不知道他怎么和皇上说的,皇上竟然就真的取消了婚约,而且在那以后对他的态度还一天比一天好。自从阿沅走了以后,与假装坚强不同,他好像真的不一样了。就连皇上本人,都对他这番表现表示赞许。
这是一场再平常不过的流民问题,根本不值得举行盛大的出征仪式。在宫里简单的践行之后,主帅李震走在队伍的最前面,太子跨上战马紧随其后。

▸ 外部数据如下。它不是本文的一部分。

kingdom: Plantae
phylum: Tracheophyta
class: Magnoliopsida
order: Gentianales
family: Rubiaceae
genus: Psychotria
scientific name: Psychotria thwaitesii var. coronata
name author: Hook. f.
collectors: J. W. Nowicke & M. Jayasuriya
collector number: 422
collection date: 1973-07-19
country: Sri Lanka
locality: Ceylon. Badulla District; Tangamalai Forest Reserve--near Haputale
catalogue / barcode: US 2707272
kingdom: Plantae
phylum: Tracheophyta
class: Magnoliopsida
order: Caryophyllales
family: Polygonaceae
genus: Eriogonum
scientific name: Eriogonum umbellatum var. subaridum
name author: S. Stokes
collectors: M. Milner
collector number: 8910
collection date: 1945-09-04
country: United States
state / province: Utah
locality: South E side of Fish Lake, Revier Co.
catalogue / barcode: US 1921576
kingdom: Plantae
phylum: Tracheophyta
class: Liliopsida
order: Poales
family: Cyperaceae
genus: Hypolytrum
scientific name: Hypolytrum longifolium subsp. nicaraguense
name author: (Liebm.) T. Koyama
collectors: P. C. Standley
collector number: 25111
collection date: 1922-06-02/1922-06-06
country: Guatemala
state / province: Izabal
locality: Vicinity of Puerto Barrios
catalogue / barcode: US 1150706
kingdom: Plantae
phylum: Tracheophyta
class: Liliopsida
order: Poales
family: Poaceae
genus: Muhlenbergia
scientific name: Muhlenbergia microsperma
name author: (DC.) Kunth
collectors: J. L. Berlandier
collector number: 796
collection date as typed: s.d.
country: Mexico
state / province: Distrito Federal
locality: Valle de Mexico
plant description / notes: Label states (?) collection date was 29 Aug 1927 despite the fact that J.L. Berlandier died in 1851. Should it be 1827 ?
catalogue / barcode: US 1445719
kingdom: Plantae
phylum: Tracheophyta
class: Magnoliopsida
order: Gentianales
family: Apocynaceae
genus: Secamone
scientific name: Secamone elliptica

身边有士兵和同行武将的保护,太子并没有把卫队的暗卫们带上,而是把他们大部分留在京城休养生息,放松这一段时间。
大军走了一天,天降大雨无法前进,就地安营扎寨休息。太子坐在帐篷里烤着火,听着有节奏的水声神思渐渐恍惚。不一会雨势减小,渐渐觉得憋闷,便出来走走。
也许是命中注定,那一刻他在望着天空。
太子暗卫专属的求救烟花打上了天空,每个人的图案和颜色都是不同的。而这种图案,正好就属于他派去救阿沅的三个人的。